Your answer must match the records word for word and contain no pictures.

----- DATA FOR THE TASK -----

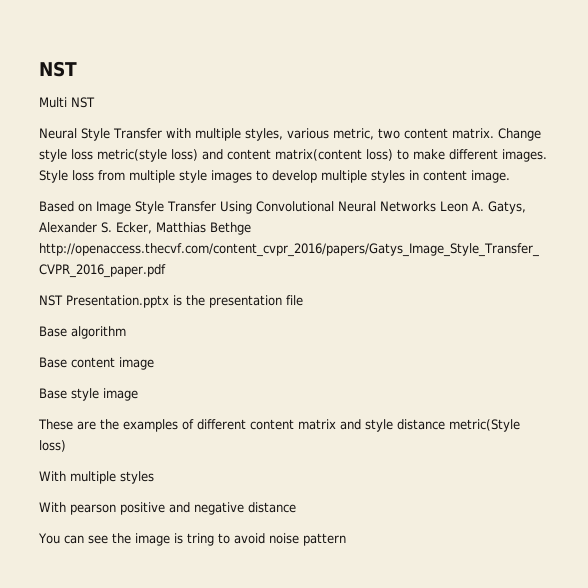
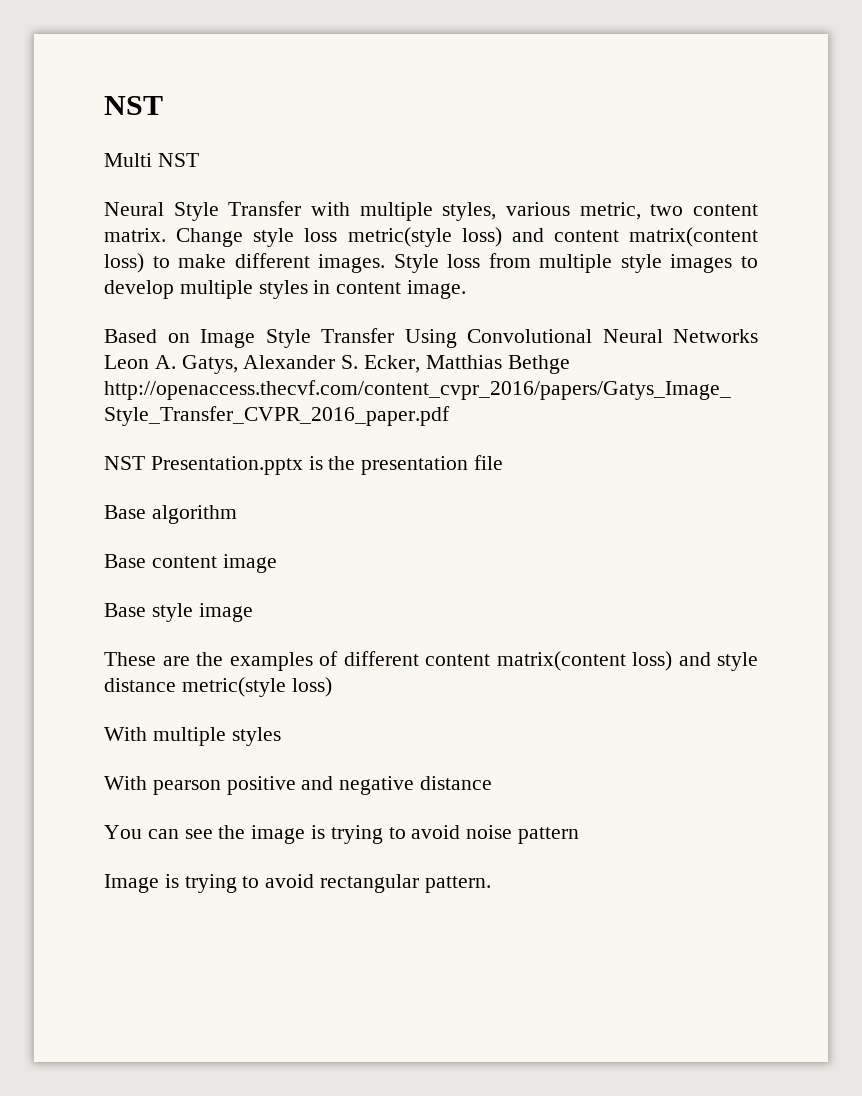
[298,419,336,430] matrix -> [496,651,672,671] matrix(content loss)
[449,419,520,432] metric(Style -> [181,677,286,697] metric(style
[186,533,214,546] tring -> [330,825,383,844] trying
(346, 539) none -> [104,874,491,893] // Image is trying to avoid rectangular pattern.

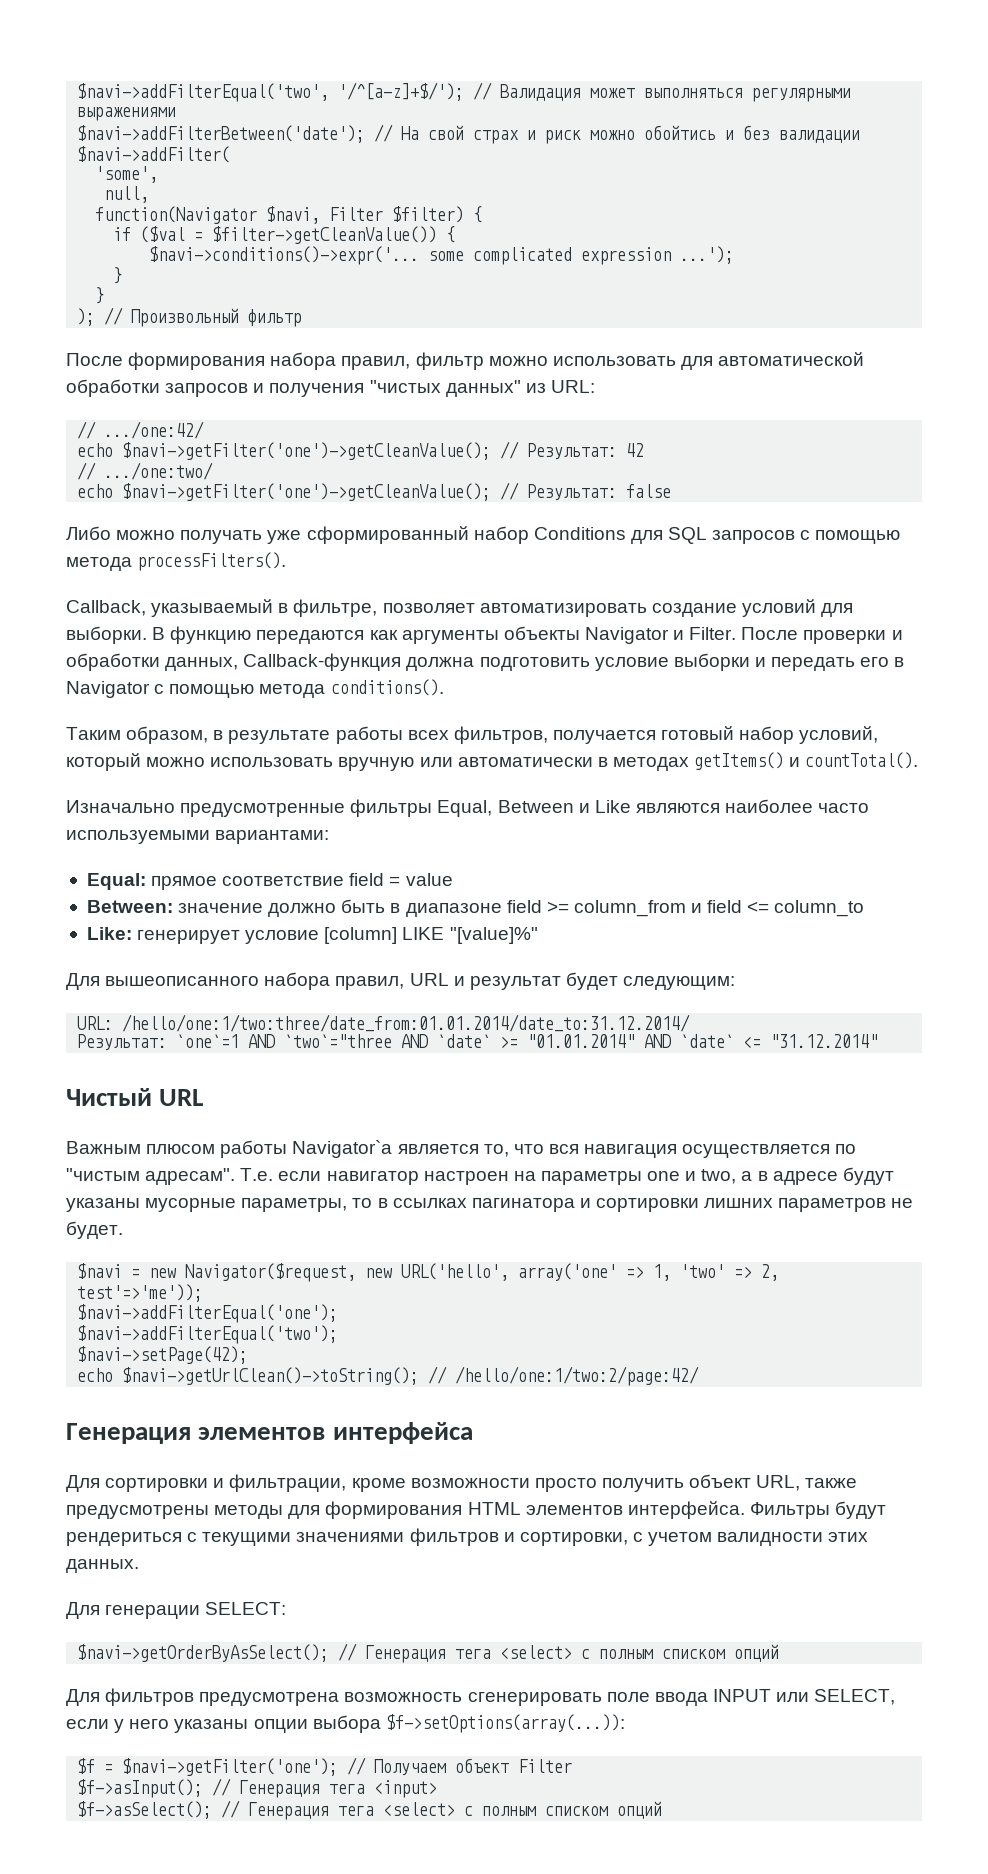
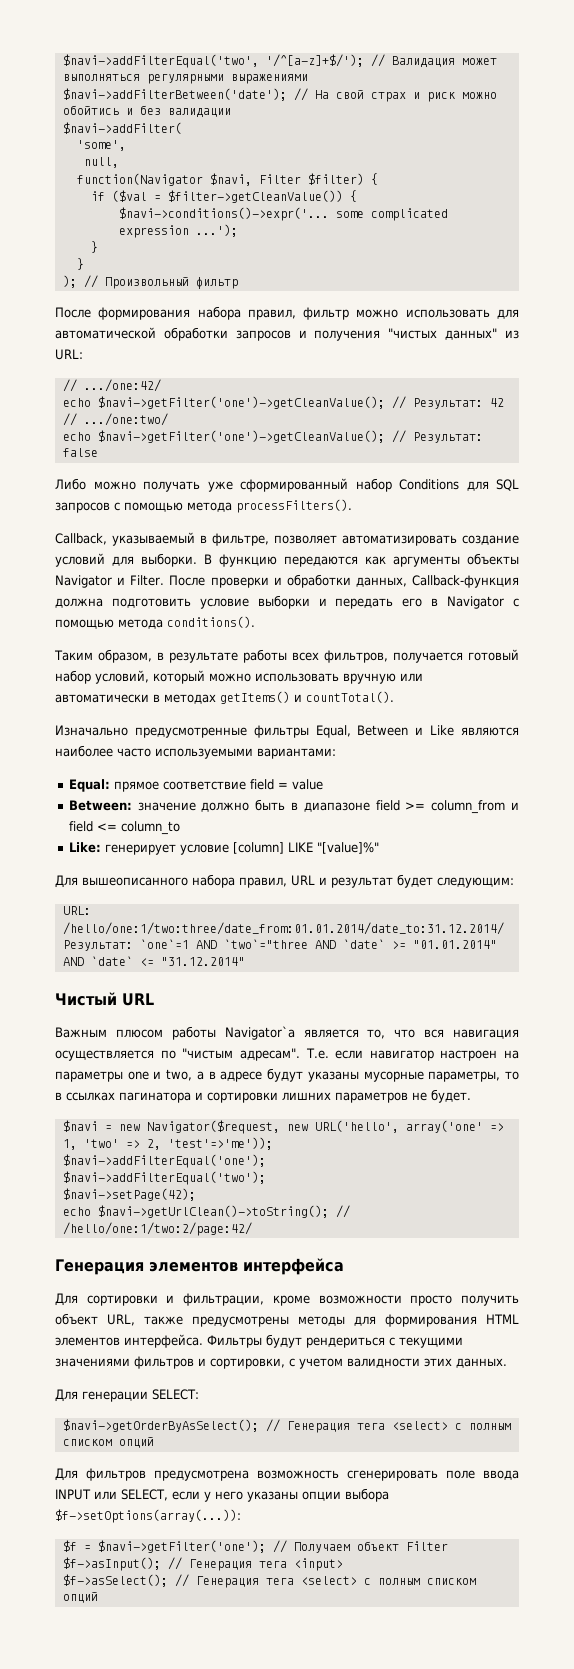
[77,1284,204,1302] test'=>'me')); -> [167,1137,273,1150] 'test'=>'me'));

-----

### ANSWER SPACE:
[298,419,336,430] matrix -> [496,651,672,671] matrix(content loss)
[449,419,520,432] metric(Style -> [181,677,286,697] metric(style
[186,533,214,546] tring -> [330,825,383,844] trying
(346, 539) none -> [104,874,491,893] // Image is trying to avoid rectangular pattern.

[77,1284,204,1302] test'=>'me')); -> [167,1137,273,1150] 'test'=>'me'));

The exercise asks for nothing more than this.